STM Reduces Privacy Protection for Mental Health Information. Although the Department of Justice often refers to NICS as if its sole purpose is to conduct background checks to determine whether proposed firearms recipients may lawfully possess firearms, the Department of Justice maintains that it can share the information with law enforcement agencies for other purposes, too. The Office of Legal Counsel of the Department of Justice ruled in February 1996 that “[w]e believe that disclosure of NICS information to law enforcement agencies to further their criminal investigations should be held to be compatible with the law enforcement purpose for which the information was collected.” Thus, it appears that the Department of Justice takes a pro-dissemination approach, rather than a privacy approach, to handling NICS data, at least when it comes to other federal and state law enforcement agencies.
Those concerned with privacy of mental health information — patients, psychotherapists, professional associations, and all Americans concerned about mental health — should stand guard against attempts to weaken existing privacy protection for the mental health information of individuals. The Department of HHS has the role under HIPAA of issuing regulations to protect medical privacy in part because it is institutionally attuned to protecting the interests in mental health care about which the U.S. Supreme Court spoke in Jaffree and can adjust those regulations as appropriate.

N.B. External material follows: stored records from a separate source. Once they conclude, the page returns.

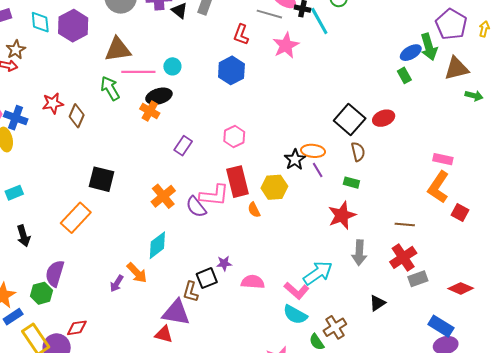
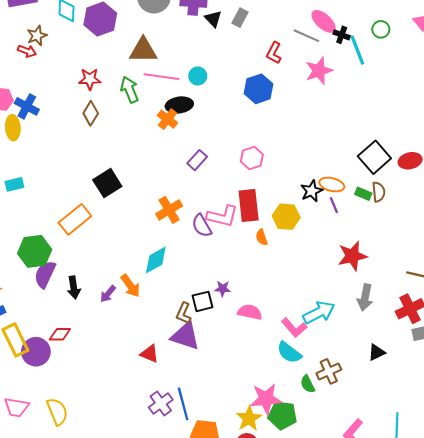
red star: (53, 103) -> (90, 79), moved
black square: (101, 179) -> (107, 183), turned 36
green rectangle: (351, 183) -> (363, 194), moved
black arrow: (23, 236) -> (74, 287), moved
green hexagon: (41, 293) -> (35, 251), moved, size x1.4
purple triangle: (176, 313) -> (185, 336), moved

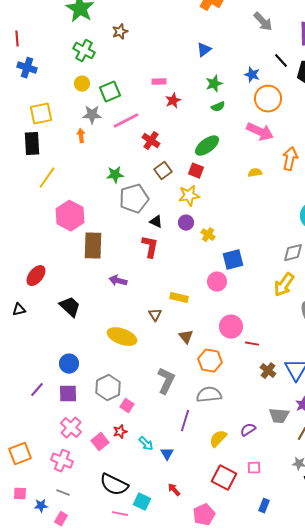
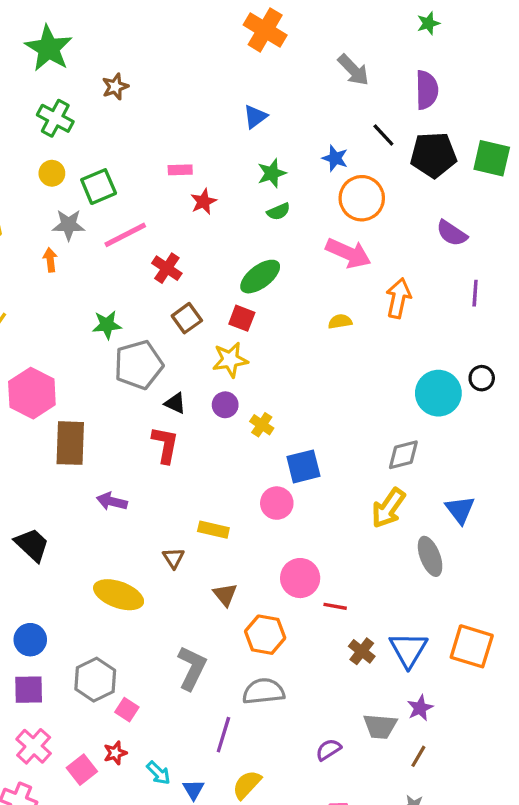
yellow semicircle: (218, 439) -> (247, 785), moved

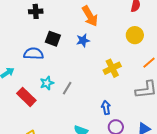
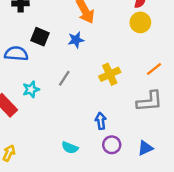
yellow circle: (135, 35) -> (140, 22), moved
gray line: (67, 88) -> (64, 78), moved

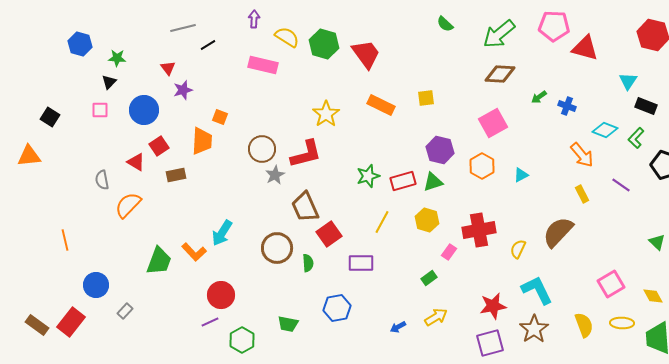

The STM gun control legislation eliminates any HIPAA privacy protection for mental health records in connection with the NICS system, leaving only what privacy protection the Attorney General cares to provide. The STM legislation says that information collected under the law by Attorney General Eric Holder to help him enforce the prohibition on firearms possession by mental defectives or people committed to mental institutions “shall not be subject to the regulations promulgated under section 264(c) of the Health Insurance Portability and Accountability Act of 1996 (42 U.S.C. 1320d-2 note).”
Perhaps some will claim that rendering the HIPAA privacy rules inapplicable to state and federal records submitted for NICS has no effect on legal protection for the privacy of mental health records. But if the STM wipe-out of HIPAA does not have an effect, then there is no need for Congress to do it. And if the STM wipe-out of HIPAA does, in fact, decrease privacy protection for the mentally ill, then Congress should not do it, and should preserve existing privacy protection. Either way, Congress should not displace the HIPAA regulations completely with respect to the NICS.